Content starts

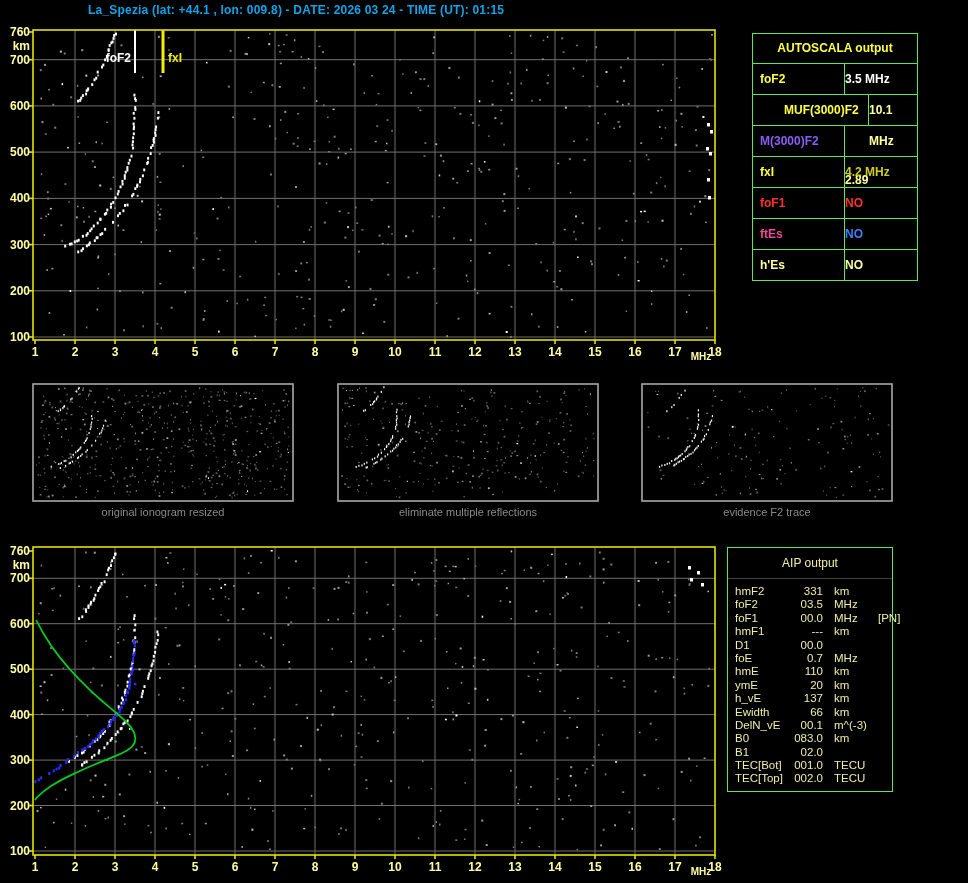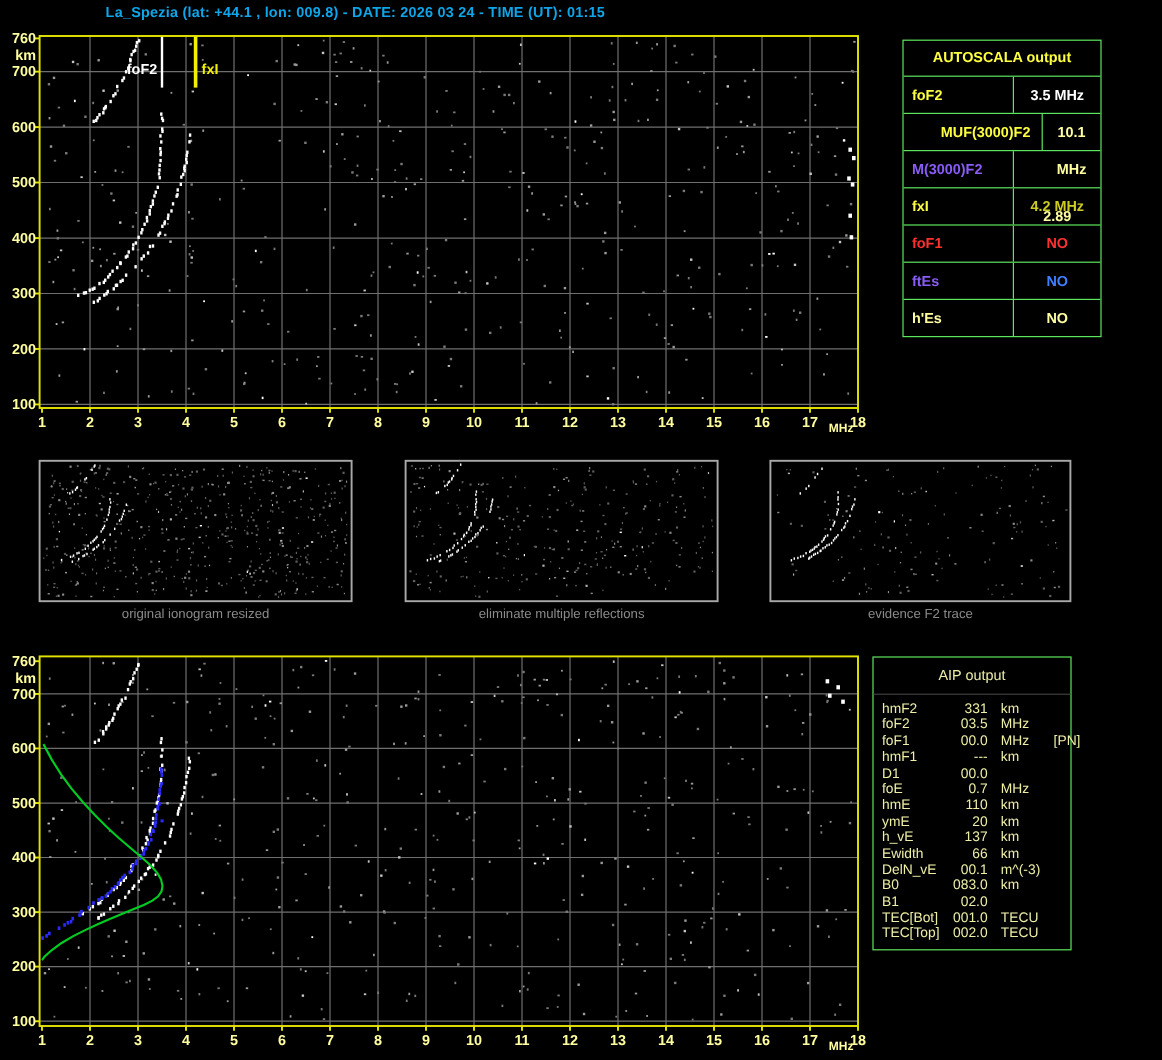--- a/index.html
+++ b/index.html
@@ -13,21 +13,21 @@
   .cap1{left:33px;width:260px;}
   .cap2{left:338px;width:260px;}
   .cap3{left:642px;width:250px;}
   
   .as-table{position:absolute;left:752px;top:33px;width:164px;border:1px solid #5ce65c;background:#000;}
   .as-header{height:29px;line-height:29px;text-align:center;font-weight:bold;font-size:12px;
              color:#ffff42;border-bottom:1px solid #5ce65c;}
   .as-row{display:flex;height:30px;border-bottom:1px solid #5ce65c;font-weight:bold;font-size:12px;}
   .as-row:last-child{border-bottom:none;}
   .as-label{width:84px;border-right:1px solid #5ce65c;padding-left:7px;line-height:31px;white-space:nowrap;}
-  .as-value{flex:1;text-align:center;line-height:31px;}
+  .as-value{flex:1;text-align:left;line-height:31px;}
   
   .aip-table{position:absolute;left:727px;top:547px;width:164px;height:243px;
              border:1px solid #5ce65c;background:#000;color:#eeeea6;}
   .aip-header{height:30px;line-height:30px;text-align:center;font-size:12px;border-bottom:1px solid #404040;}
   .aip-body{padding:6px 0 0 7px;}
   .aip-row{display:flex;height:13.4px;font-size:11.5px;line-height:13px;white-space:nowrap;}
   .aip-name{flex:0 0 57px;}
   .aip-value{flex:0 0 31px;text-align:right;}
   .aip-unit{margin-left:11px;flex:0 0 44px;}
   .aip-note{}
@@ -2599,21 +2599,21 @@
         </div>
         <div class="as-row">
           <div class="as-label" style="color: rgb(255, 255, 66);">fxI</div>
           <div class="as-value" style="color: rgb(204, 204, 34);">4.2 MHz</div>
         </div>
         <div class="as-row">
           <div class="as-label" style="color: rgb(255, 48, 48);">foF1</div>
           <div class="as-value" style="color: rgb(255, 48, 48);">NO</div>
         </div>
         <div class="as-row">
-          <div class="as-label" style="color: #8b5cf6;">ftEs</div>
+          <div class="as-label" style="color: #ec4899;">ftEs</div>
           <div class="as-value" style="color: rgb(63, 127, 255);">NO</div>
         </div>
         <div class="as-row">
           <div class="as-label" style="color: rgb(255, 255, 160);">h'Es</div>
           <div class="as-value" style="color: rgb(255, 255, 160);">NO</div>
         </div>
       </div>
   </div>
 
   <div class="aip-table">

Content ends

Please copy the data above exactly; the pictures do not belong in the copy.

Response>
--- a/index.html
+++ b/index.html
@@ -13,21 +13,21 @@
   .cap1{left:33px;width:260px;}
   .cap2{left:338px;width:260px;}
   .cap3{left:642px;width:250px;}
   
   .as-table{position:absolute;left:752px;top:33px;width:164px;border:1px solid #5ce65c;background:#000;}
   .as-header{height:29px;line-height:29px;text-align:center;font-weight:bold;font-size:12px;
              color:#ffff42;border-bottom:1px solid #5ce65c;}
   .as-row{display:flex;height:30px;border-bottom:1px solid #5ce65c;font-weight:bold;font-size:12px;}
   .as-row:last-child{border-bottom:none;}
   .as-label{width:84px;border-right:1px solid #5ce65c;padding-left:7px;line-height:31px;white-space:nowrap;}
-  .as-value{flex:1;text-align:center;line-height:31px;}
+  .as-value{flex:1;text-align:left;line-height:31px;}
   
   .aip-table{position:absolute;left:727px;top:547px;width:164px;height:243px;
              border:1px solid #5ce65c;background:#000;color:#eeeea6;}
   .aip-header{height:30px;line-height:30px;text-align:center;font-size:12px;border-bottom:1px solid #404040;}
   .aip-body{padding:6px 0 0 7px;}
   .aip-row{display:flex;height:13.4px;font-size:11.5px;line-height:13px;white-space:nowrap;}
   .aip-name{flex:0 0 57px;}
   .aip-value{flex:0 0 31px;text-align:right;}
   .aip-unit{margin-left:11px;flex:0 0 44px;}
   .aip-note{}
@@ -2599,21 +2599,21 @@
         </div>
         <div class="as-row">
           <div class="as-label" style="color: rgb(255, 255, 66);">fxI</div>
           <div class="as-value" style="color: rgb(204, 204, 34);">4.2 MHz</div>
         </div>
         <div class="as-row">
           <div class="as-label" style="color: rgb(255, 48, 48);">foF1</div>
           <div class="as-value" style="color: rgb(255, 48, 48);">NO</div>
         </div>
         <div class="as-row">
-          <div class="as-label" style="color: #8b5cf6;">ftEs</div>
+          <div class="as-label" style="color: #ec4899;">ftEs</div>
           <div class="as-value" style="color: rgb(63, 127, 255);">NO</div>
         </div>
         <div class="as-row">
           <div class="as-label" style="color: rgb(255, 255, 160);">h'Es</div>
           <div class="as-value" style="color: rgb(255, 255, 160);">NO</div>
         </div>
       </div>
   </div>
 
   <div class="aip-table">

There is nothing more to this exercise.